**Problem requirements**
Scan the entries below and say how many lines contain "dating". Write only the number.

**Input for this task**
"""

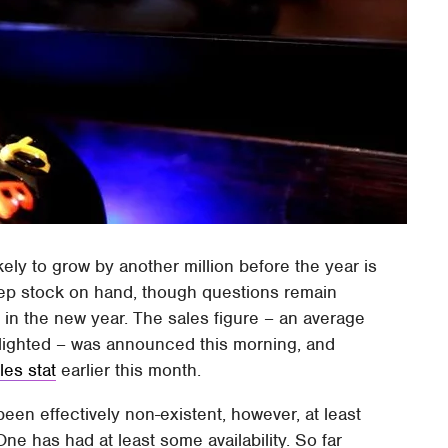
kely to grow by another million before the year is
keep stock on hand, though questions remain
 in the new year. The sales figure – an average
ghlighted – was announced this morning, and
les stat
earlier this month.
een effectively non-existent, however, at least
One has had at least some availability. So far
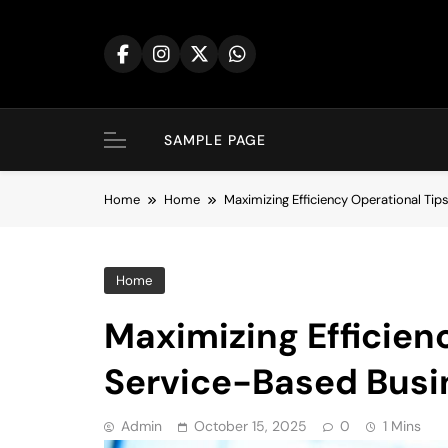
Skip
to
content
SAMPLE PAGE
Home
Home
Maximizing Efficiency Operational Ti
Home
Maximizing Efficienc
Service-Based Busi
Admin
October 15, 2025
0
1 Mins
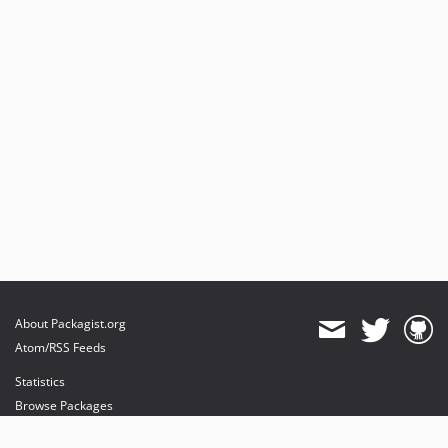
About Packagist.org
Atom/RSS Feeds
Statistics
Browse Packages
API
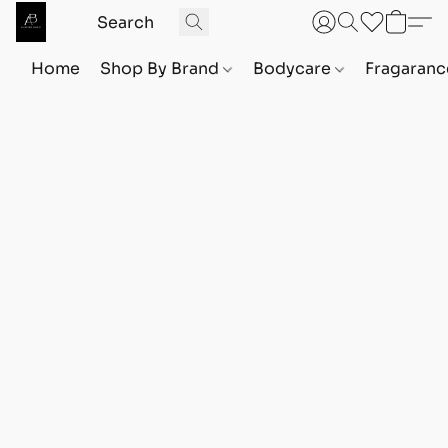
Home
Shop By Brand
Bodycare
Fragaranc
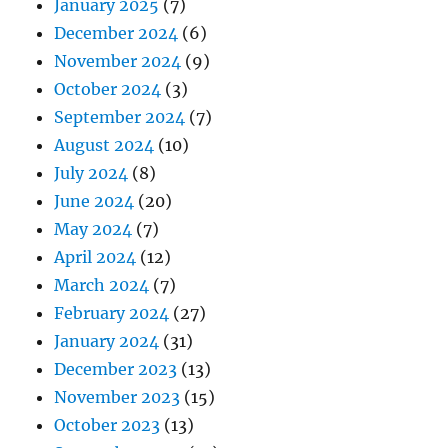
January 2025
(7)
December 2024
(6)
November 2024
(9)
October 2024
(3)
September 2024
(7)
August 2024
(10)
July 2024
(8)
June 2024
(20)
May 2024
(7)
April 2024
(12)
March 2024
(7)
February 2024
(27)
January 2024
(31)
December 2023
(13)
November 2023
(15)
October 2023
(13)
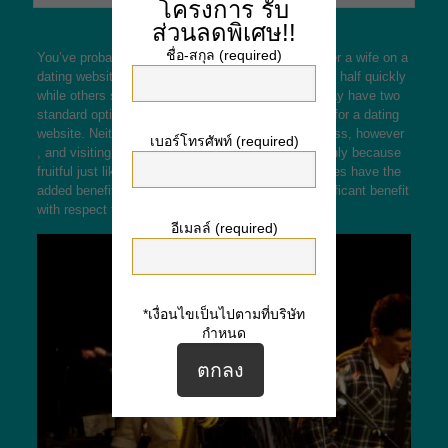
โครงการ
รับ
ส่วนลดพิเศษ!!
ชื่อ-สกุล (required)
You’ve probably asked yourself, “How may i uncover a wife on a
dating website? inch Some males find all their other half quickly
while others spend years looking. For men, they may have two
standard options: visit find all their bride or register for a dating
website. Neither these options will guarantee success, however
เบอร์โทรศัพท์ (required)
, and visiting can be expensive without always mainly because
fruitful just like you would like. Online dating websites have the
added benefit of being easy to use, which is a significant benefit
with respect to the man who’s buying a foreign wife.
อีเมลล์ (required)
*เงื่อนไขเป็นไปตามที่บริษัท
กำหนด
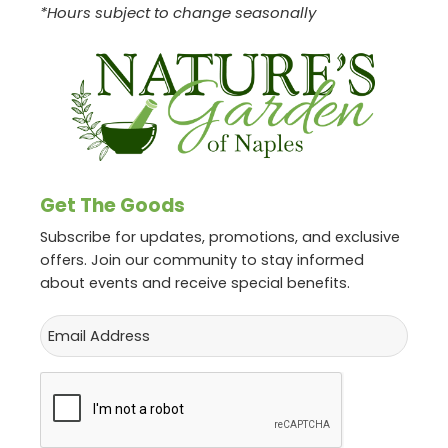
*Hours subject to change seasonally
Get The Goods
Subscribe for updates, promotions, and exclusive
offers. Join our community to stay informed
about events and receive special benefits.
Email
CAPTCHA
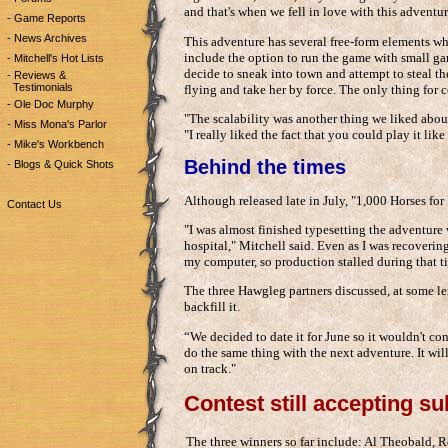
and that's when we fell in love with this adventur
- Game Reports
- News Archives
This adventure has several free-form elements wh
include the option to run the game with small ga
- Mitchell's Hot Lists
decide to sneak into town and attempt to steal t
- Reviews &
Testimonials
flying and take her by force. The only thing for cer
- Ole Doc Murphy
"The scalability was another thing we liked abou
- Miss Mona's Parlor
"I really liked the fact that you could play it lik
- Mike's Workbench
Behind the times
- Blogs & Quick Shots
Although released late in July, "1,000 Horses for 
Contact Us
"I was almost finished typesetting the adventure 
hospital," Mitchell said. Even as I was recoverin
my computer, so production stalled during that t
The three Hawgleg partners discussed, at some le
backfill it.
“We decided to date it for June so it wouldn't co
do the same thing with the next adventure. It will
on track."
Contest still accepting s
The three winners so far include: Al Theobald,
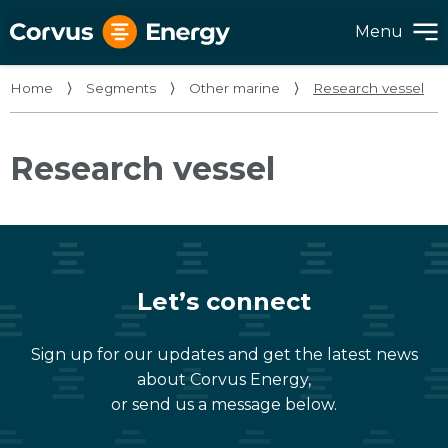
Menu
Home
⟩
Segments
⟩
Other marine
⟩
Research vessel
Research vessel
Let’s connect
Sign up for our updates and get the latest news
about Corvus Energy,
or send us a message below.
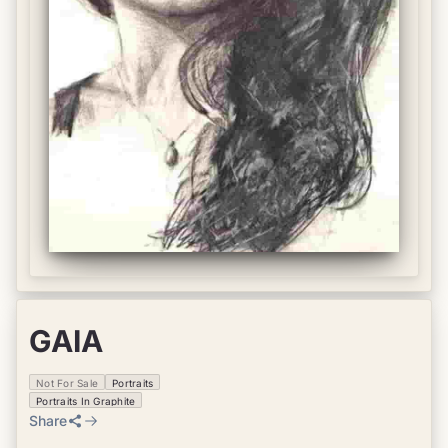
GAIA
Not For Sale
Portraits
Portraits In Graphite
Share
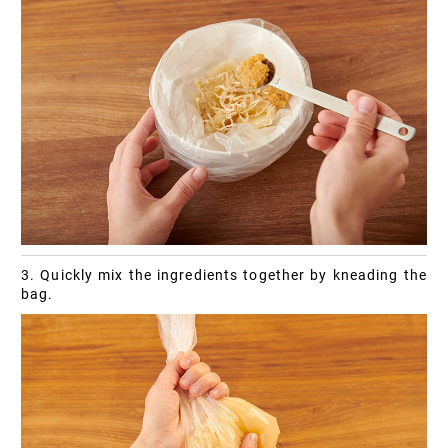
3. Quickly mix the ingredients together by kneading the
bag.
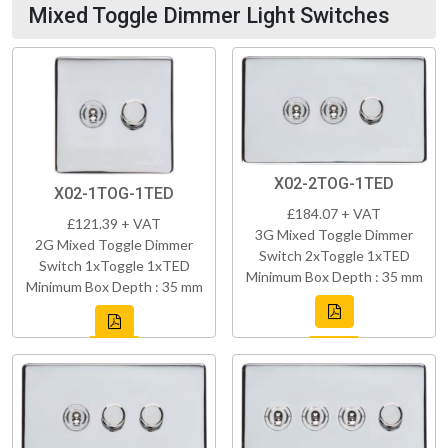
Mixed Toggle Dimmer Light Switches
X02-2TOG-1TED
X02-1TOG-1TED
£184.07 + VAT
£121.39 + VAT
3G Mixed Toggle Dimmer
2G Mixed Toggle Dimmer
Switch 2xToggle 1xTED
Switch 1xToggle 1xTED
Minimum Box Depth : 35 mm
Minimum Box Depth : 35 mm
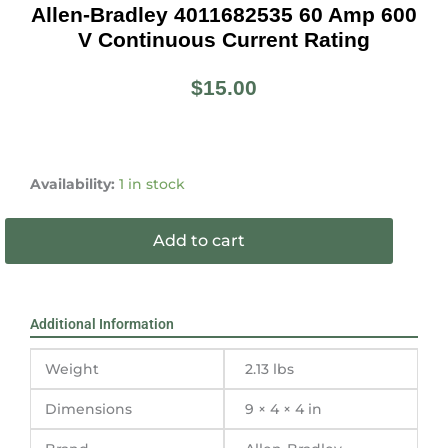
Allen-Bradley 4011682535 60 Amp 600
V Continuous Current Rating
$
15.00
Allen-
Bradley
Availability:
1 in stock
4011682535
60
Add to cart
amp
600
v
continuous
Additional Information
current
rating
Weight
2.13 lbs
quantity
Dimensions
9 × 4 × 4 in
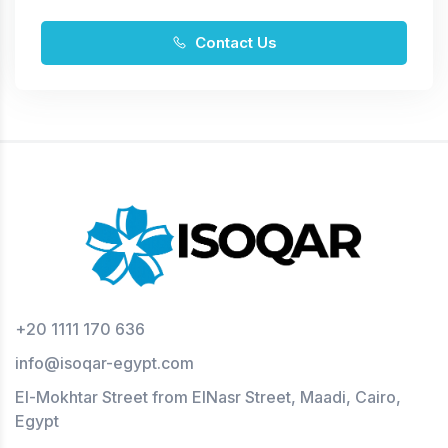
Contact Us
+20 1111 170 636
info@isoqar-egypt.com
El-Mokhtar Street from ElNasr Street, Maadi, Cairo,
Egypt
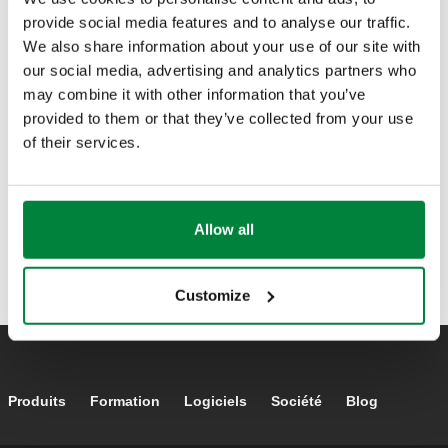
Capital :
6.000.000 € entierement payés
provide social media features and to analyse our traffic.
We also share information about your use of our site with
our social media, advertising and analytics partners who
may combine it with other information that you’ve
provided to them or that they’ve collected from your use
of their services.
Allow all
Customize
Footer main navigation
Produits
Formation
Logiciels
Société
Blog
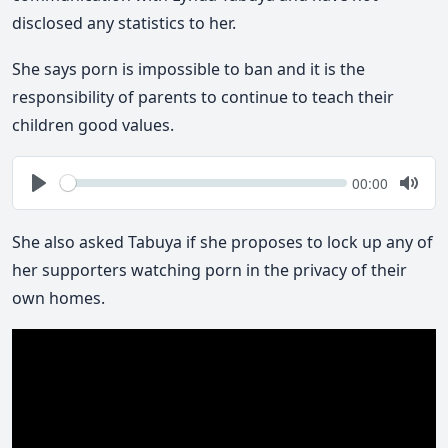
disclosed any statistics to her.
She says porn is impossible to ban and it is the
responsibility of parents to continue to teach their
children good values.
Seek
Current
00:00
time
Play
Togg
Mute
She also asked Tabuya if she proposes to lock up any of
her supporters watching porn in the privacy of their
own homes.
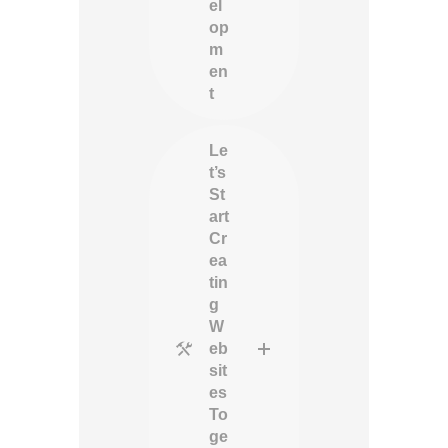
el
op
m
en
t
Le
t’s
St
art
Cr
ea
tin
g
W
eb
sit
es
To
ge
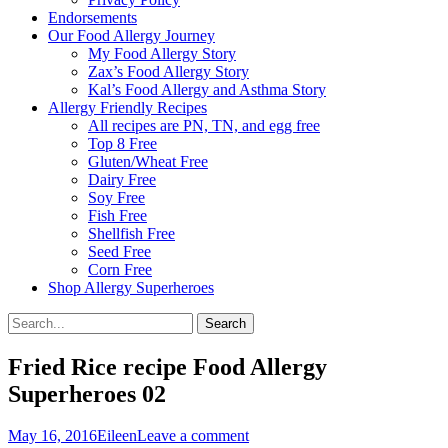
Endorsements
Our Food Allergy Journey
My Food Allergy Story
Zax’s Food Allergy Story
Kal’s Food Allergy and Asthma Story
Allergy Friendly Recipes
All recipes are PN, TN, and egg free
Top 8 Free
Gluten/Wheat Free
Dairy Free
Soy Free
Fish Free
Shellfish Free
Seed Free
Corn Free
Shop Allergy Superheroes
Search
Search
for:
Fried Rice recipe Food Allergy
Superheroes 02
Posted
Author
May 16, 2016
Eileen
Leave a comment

"""

**Your response**
3